Vladimir Lenin

Speeches At A Meeting Of The Moscow Party Committee On Organising Groups Of Sympathisers

August 16, 1918[1]

Minutes


Delivered: 16 August, 1918.
First Published: 22 January, 1928 in Pravda No. 19; Published according to the handwritten copy of the minutes
Source: Lenin’s Collected Works, Progress Publishers, Moscow, Volume 28, 1965, pages 59-60
Translated (and edited): Jim Riordan
Transcription/HTML Markup: David Walters
Online Version: V. I. Lenin Internet Archive, 2002


I

We are experiencing a great shortage of forces, yet forces are to be had among the people, forces that can be utilised. Greater confidence must be shown in the working people and we must learn to draw forces from their midst. This can be done by enlisting sympathisers among the young people and the trade unions into the Party. Never mind if their membership dues are in arrears-there is no danger in that. There is no great danger in assigning six thousand for the front and taking on twelve thousand others in their place. We must utilise our moral influence to enlarge our Party.

All too few new people get up and speak at our meetings, yet we want new people because there would be a live note in their speeches.
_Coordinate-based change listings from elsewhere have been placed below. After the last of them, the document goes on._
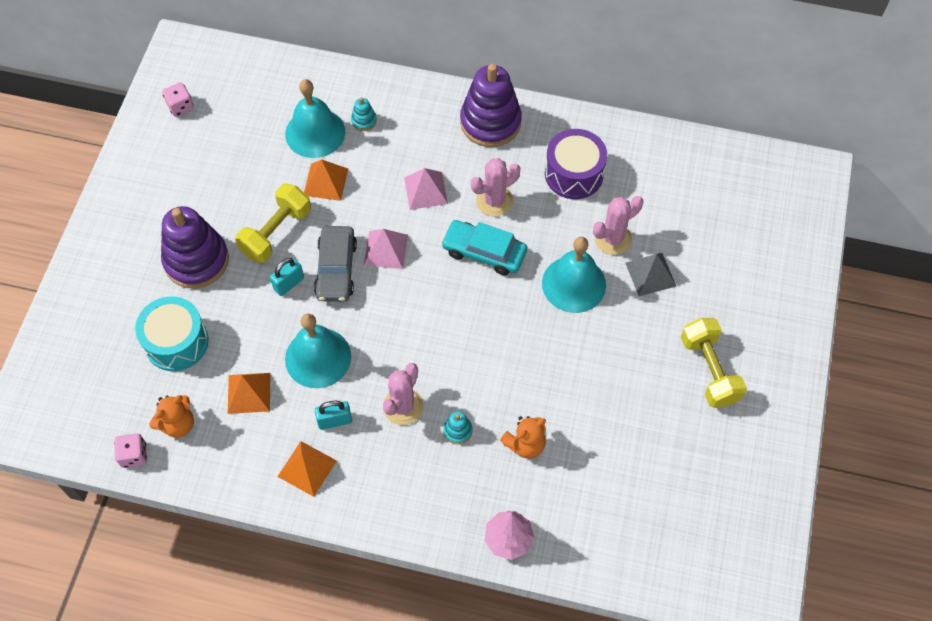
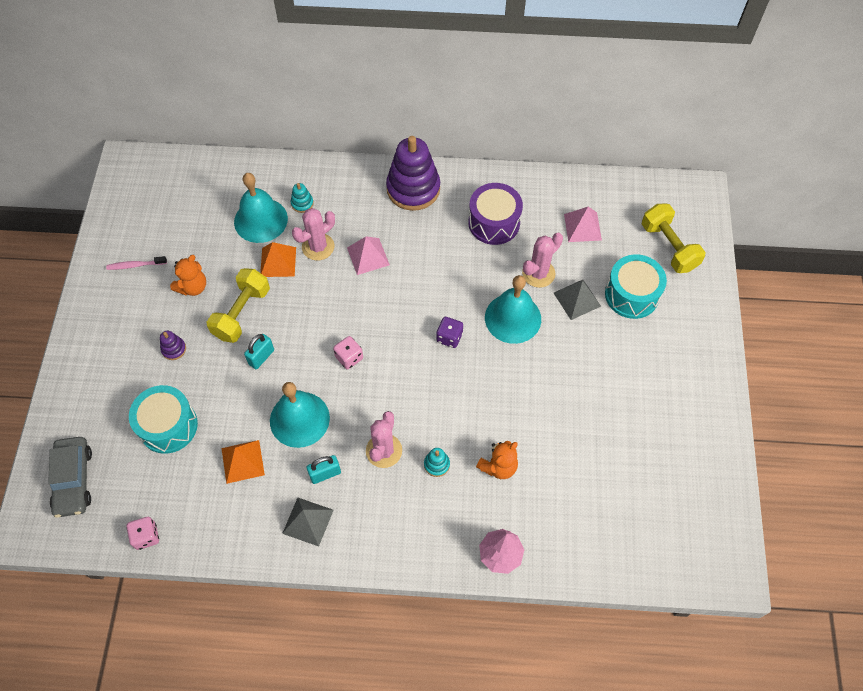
camera: 10 degrees left, 0 degrees up
(171, 162) = (135, 265): none -> pink toothbrush
(178, 424) = (182, 501): orange teddy bear -> orange teddy bear (193, 287)
(180, 106) = (135, 214): pink dice -> pink dice (349, 357)
(196, 260) = (174, 349): purple stacking toy -> purple stacking toy, size x0.42
(307, 468) = (308, 521): orange pyramid -> grey pyramid
(336, 269) = (301, 337): grey car -> grey car (73, 480)
(386, 249) = (342, 313): pink pyramid -> pink pyramid (582, 227)
(484, 252) = (429, 302): turquoise car -> none
(494, 201) = (430, 256): pink cactus -> pink cactus (318, 247)
(498, 294) = (449, 337): none -> purple dice
(709, 370) = (644, 375): yellow dumbbell -> yellow dumbbell (668, 247)
(714, 279) = (631, 295): none -> turquoise drum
We should organise this in some way or other. The young people must be taken from among the workers so that there is control by the workers. The exigencies of the situation demand that large numbers of Party members be sent to the front, before the Japanese and the Americans can consolidate their position in Siberia. These old forces must be replaced by new forces, by young people.

2

Party members must carry on energetic agitation among the workers. Comrades who are capable of doing anything at all must not be kept in office jobs.

We must broaden our sphere of influence among the workers. The nuclei are displaying too little initiative; their activities could be very useful in influencing non-Party people on the spot. Attention should be paid to the clubs, Party workers recruited from the masses.

We must not accept people who try to join from careerist motives; people like this should be driven out of the Party.


Endnotes

[1] The meeting of the Moscow Committee of the R.C.P.(B.) discussed the question of setting up groups of sympathisers, which had been raised by Lenin. This was dictated by the need to enlist new forces for the Party from among the advanced and politically-conscious working people. Lenin spoke twice during the debate. On Lenin's suggestion it was decided to start creating the groups and to work out rules of organisation.

On August 22, Pravda and Izvestia published the rules approved by the Executive Commission of the Moscow Committee of the R.C.P.(B.). The rules set out the procedure for admittance and the rights and duties of members of the groups. On August 31, the rules were ratified at the Moscow City Conference of the R.C.P.(B.) which by an overwhelming majority declared itself in favour of setting up the groups. This step strengthened the ties between the Party and the masses and drew broad sections of the working people into political life. Later on, the groups of sympathisers developed into the system of candidature for Party membership.